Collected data
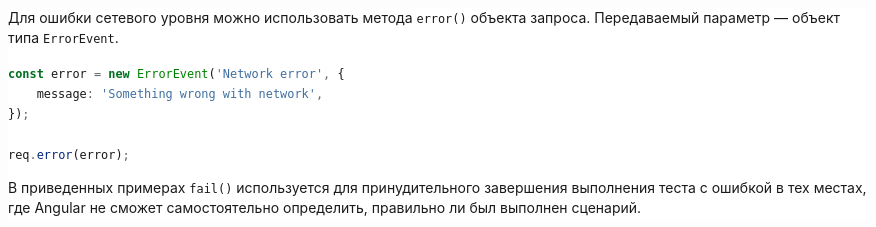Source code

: Для ошибки сетевого уровня можно использовать метода `error()` объекта запроса. Передаваемый параметр — объект типа `ErrorEvent`.

```ts
const error = new ErrorEvent('Network error', {
    message: 'Something wrong with network',
});

req.error(error);
```

В приведенных примерах `fail()` используется для принудительного завершения выполнения теста с ошибкой в тех местах, где Angular не сможет самостоятельно определить, правильно ли был выполнен сценарий.
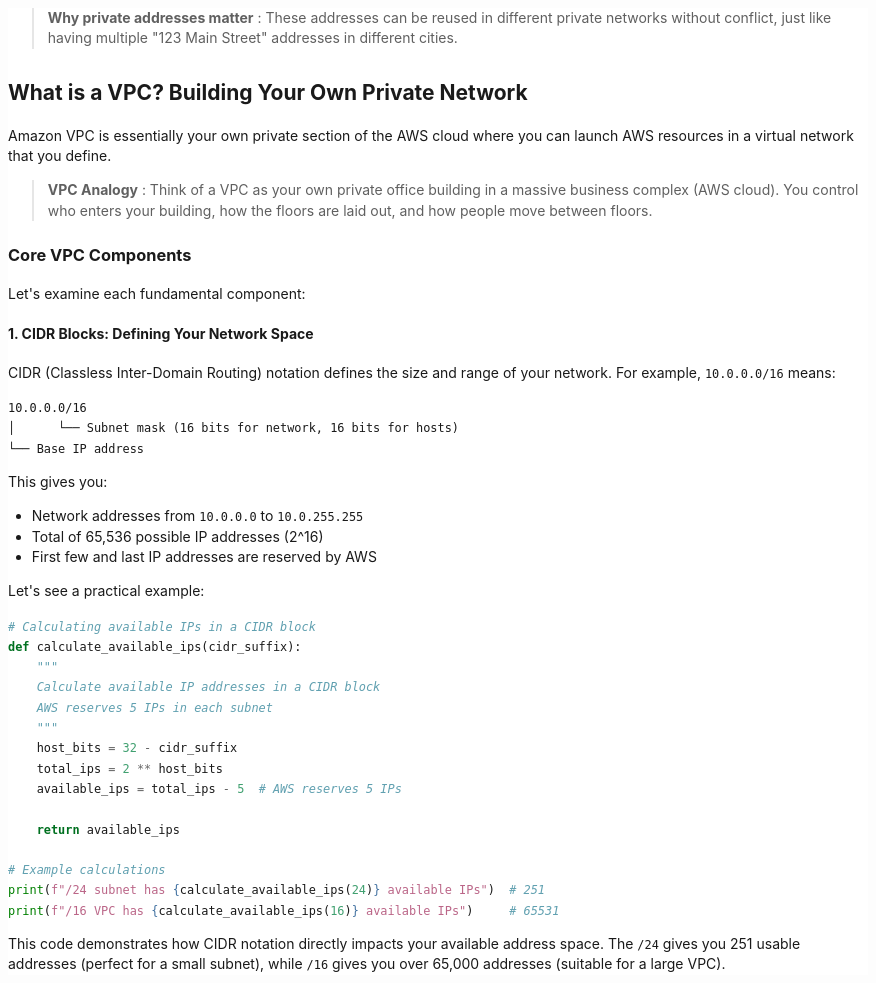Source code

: > **Why private addresses matter** : These addresses can be reused in different private networks without conflict, just like having multiple "123 Main Street" addresses in different cities.

## What is a VPC? Building Your Own Private Network

Amazon VPC is essentially your own private section of the AWS cloud where you can launch AWS resources in a virtual network that you define.

> **VPC Analogy** : Think of a VPC as your own private office building in a massive business complex (AWS cloud). You control who enters your building, how the floors are laid out, and how people move between floors.

### Core VPC Components

Let's examine each fundamental component:

#### 1. CIDR Blocks: Defining Your Network Space

CIDR (Classless Inter-Domain Routing) notation defines the size and range of your network. For example, `10.0.0.0/16` means:

```
10.0.0.0/16
│      └── Subnet mask (16 bits for network, 16 bits for hosts)
└── Base IP address
```

This gives you:

* Network addresses from `10.0.0.0` to `10.0.255.255`
* Total of 65,536 possible IP addresses (2^16)
* First few and last IP addresses are reserved by AWS

Let's see a practical example:

```python
# Calculating available IPs in a CIDR block
def calculate_available_ips(cidr_suffix):
    """
    Calculate available IP addresses in a CIDR block
    AWS reserves 5 IPs in each subnet
    """
    host_bits = 32 - cidr_suffix
    total_ips = 2 ** host_bits
    available_ips = total_ips - 5  # AWS reserves 5 IPs
  
    return available_ips

# Example calculations
print(f"/24 subnet has {calculate_available_ips(24)} available IPs")  # 251
print(f"/16 VPC has {calculate_available_ips(16)} available IPs")     # 65531
```

This code demonstrates how CIDR notation directly impacts your available address space. The `/24` gives you 251 usable addresses (perfect for a small subnet), while `/16` gives you over 65,000 addresses (suitable for a large VPC).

▶ [Problem statement]:
After locating the line with "### Core VPC Components", output that line and every later one exactly, through the end of the entries above.

▶ [Solution for this exercise]:
### Core VPC Components

Let's examine each fundamental component:

#### 1. CIDR Blocks: Defining Your Network Space

CIDR (Classless Inter-Domain Routing) notation defines the size and range of your network. For example, `10.0.0.0/16` means:

```
10.0.0.0/16
│      └── Subnet mask (16 bits for network, 16 bits for hosts)
└── Base IP address
```

This gives you:

* Network addresses from `10.0.0.0` to `10.0.255.255`
* Total of 65,536 possible IP addresses (2^16)
* First few and last IP addresses are reserved by AWS

Let's see a practical example:

```python
# Calculating available IPs in a CIDR block
def calculate_available_ips(cidr_suffix):
    """
    Calculate available IP addresses in a CIDR block
    AWS reserves 5 IPs in each subnet
    """
    host_bits = 32 - cidr_suffix
    total_ips = 2 ** host_bits
    available_ips = total_ips - 5  # AWS reserves 5 IPs
  
    return available_ips

# Example calculations
print(f"/24 subnet has {calculate_available_ips(24)} available IPs")  # 251
print(f"/16 VPC has {calculate_available_ips(16)} available IPs")     # 65531
```

This code demonstrates how CIDR notation directly impacts your available address space. The `/24` gives you 251 usable addresses (perfect for a small subnet), while `/16` gives you over 65,000 addresses (suitable for a large VPC).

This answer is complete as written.